In your talent tree you get 10% hit, if you want more than that from gear go to wowhead or thottbot and search for it.
Put some effort in to finding what you want instead of asking people for it and remember you are on a forum which is more interested about min/max in an end game raid, not about leveling an alt.
I don't really have time to do it right now, but if someone wants to make a cycle that factors random pushback, MF cancellation after 2nd tick and a boss moving randomly in and out of range, then they are welcome to try. These are major factors in most end game fights right now, but I've never seen a rotation simulator takes these all into account. What does take them into account is real world data, which is strong.

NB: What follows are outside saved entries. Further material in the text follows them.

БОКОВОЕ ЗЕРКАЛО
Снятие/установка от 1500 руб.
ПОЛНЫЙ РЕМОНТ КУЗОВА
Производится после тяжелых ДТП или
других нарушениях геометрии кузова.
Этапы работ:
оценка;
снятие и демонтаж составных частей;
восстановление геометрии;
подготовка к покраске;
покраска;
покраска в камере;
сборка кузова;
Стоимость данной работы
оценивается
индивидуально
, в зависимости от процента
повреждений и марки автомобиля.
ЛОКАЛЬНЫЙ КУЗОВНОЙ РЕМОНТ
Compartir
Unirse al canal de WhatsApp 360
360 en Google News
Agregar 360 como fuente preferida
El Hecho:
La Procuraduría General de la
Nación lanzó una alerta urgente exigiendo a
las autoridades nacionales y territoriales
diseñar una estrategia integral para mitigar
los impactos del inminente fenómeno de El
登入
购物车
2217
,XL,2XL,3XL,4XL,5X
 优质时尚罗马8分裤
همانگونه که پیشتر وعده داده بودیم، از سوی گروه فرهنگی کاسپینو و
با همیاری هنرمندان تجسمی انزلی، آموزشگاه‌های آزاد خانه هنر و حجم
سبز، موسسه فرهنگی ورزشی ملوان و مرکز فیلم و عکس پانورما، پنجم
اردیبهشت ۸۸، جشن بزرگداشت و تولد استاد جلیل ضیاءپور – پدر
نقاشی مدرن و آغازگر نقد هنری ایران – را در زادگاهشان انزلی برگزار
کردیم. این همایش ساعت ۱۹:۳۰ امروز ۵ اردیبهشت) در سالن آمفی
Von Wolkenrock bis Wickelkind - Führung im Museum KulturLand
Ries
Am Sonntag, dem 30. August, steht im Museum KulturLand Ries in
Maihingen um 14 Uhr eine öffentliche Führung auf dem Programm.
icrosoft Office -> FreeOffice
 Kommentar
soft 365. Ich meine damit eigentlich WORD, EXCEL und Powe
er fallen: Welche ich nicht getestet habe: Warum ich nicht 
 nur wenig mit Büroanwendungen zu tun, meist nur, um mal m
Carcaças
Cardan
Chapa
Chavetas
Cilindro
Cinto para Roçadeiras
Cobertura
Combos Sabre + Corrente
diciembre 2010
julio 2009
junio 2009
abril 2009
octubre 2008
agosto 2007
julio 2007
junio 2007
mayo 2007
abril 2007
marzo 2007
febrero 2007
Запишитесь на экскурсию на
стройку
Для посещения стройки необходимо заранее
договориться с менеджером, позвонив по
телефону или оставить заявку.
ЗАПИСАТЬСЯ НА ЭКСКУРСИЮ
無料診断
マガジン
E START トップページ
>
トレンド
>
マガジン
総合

I did do some more Dr. Boom tests, and I got the same results as before. ~200 haste with 1226 shadow damage yielded almost identical results to the set with 1321 shadow damage when looking at total damage and DPS, which supports the 0.5 haste=1 spell damage theory.
To be fair, in a raid setting you'd have more spell damage buffs: flasks, food, oil, and totem will add to 80+23+42+101 = 246 spell damage. While at 1321 spell damage, 1 haste = .5 spell damage, at 1567 spell damage you might get better results. Still just in the .55 to .6 range though.
At any rate, I'm not convinced the intangible benefits of haste against a mobile boss are enough to make spell haste better than the estimates. Keep in mind that spell damage is relatively better against mobile bosses because your DoTs get full damage even if you can't cast you direct damage spells on them for a moment. In other words, in every situation haste might make you finish your mind flay fast enough for one last tick, extra spell damage will make pain and touch tick for extra damage.
Regarding pushback, there are few fights where this is an issue. And if it is, you either get concentration aura and earth shield or your damage is in the gutter. A little bit of spell haste doesn't affect your damage that much.
How do you guys deal with Mind Flay getting clipped? I just posted a bug report in the EU forums, which might be interesting to spriests.
Quartz Latency is not helpful in that regard, as even [nochanneling] macros are not reliable. Any suggestions (maybe addon-wise)?